Valentin Schwarz' Bayreuth-Inszenierung von Wagners Ring als epische Tragödie einer Großfamilie ist nach wie vor faszinierend und kann sich in Bezug auf die innere Logik und die einfühlsame Entwicklung der Charaktere bisher gut behaupten. Einer der interessantesten Aspekte ist das Spiel mit unseren Erwartungen und unserem Wissen über die ursprüngliche Handlung, so dass wir uns ständig fragen, wie dieses oder jenes Element des Librettos in diesem Kontext inszeniert werden kann. Obwohl die Website des Festivals hilfreiche Podcasts von Mitgliedern der Besetzung anbietet, die die abgeänderte Handlung erzählen, ergibt sich vieles nur durch aufmerksame Beobachtung der Details – oder so weit man das von 25 Reihen entfernt kann.
Im ersten Akt von Siegfried hat Mime die verlassene „Hütte” von Hunding übernommen und sie wenigstens repariert und die Elektrik in Ordnung gebracht. Er scheint ein ziemlich zwielichtiger Kinderanimateur zu sein und bereitet sich auf Siegfrieds Geburtstagsfeier vor. Unser angehender Held kommt jedoch betrunken nach Hause und zerstört kurzerhand die Spielzeugwaffe, die Mime ihm als Geschenk eingepackt hat. Aber Mime, der mit Krücken und Treppenlift seine Gebrechlichkeit vortäuscht, hat den Jungen gut auf seine alltäglichen Bedürfnisse vorbereitet. Kaum ist Siegfried wieder ausgegangen, taucht Wotan wie ein vernachlässigender Vater auf, um sein eigenes Geburtstagsgeschenk zu überbringen (getragen von seinen beiden Schwergewichten, die vermutlich seine Raben repräsentieren) - Siegfrieds blonde Locken, die mit denen von Wotan übereinstimmen, scheinen die beim letzten Mal aufgeworfene Vaterschaftsfrage zu beantworten (was, so nimmt man an, Brünnhilde nun eher zu seiner Halbschwester als zu seiner Tante macht). Das Geschenkkästchen enthält eine neue Krücke, in der eine Klinge (endlich Nothung) versteckt ist, die Siegfried später zu seiner Zufriedenheit schärft. Sein Schmiedelied begleitet das Zerschmettern seiner Umgebung, die Hammerschläge die Zusammenstöße der Waffe mit allem, was in Reichweite ist.

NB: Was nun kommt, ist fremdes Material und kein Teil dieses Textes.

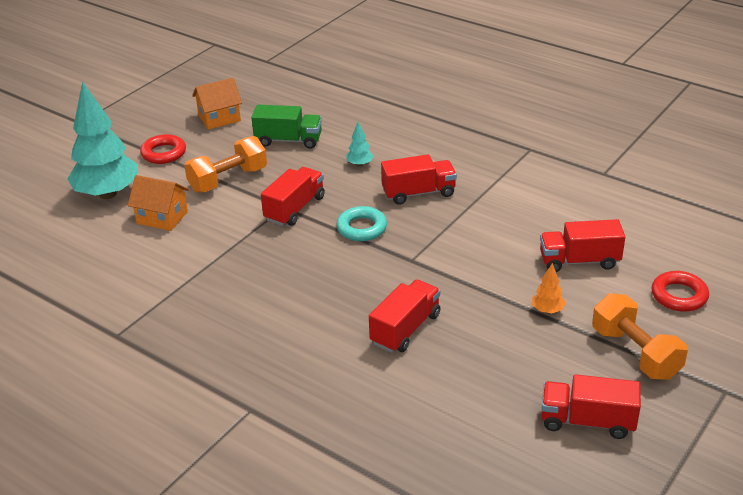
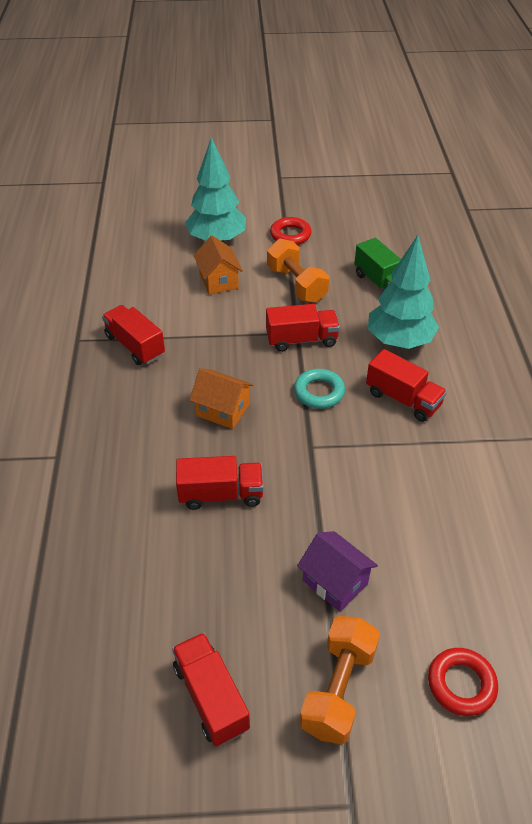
camera: 50 degrees right, 10 degrees up
(219, 118) = (364, 233): orange house -> orange house (222, 410)
(228, 180) = (296, 284): orange dumbbell -> orange dumbbell turned 45 degrees clockwise
(359, 164) = (399, 341): turquoise tree -> turquoise tree, size x2.45
(547, 310) = (335, 582): orange tree -> purple house
(579, 261) = (429, 568): red truck -> red truck (135, 346)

Fafner scheint der wahre Patriarch der Familie zu sein, der in einem Zimmer des Familiensitzes auf dem Sterbebett liegt und von dem jungen Hagen, niemand Geringerem als dem inzwischen erwachsenen entführten Jungen aus Rheingold, und einer Amme, die sich als Waldvogel entpuppt, gepflegt wird. Eine nicht gezeigte Musikstunde (die Sache mit dem Rohr) begleitet Siegfrieds vergeblichen ersten Versuch, einen Annäherungsversuch zu machen, und sein Hornruf findet eine Parallele in seiner Prahlerei im Schwertkampf. Anstatt seine Waffe absichtlich gegen Fafner einzusetzen, wird er durch sein Eingreifen lediglich so aufgewühlt, dass er ihn zu Boden stößt und der Tod durch einen Herzinfarkt zufällig erscheint. Aber je mehr Alkohol er trinkt, desto besser versteht er sowohl den Waldvogel als auch Mime (was erklärt, warum letzterer sein Gift im ersten Akt nicht zu kochen braucht), und er hat keine Skrupel, seinen Adoptivvater mit seiner Klinge zu töten. Der Waldvogel weiß genau, wo das Familienerbstück zu finden ist, nämlich in Fafners Manteltasche, und endlich haben wir einen Ring oder zumindest einen juwelenbesetzten Schlagring - den Siegfried, der seinen Wert nicht erkennt, prompt an Hagen weitergibt... Die gelbe Baseballmütze des Jungen aus dem Rheingold, die vermutlich den Tarnhelm repräsentiert und sich unterdessen in den Händen von Mime befunden hat, wird verführerisch auf dem Boden liegen gelassen, während uns Schwarz weiterhin neugierig macht.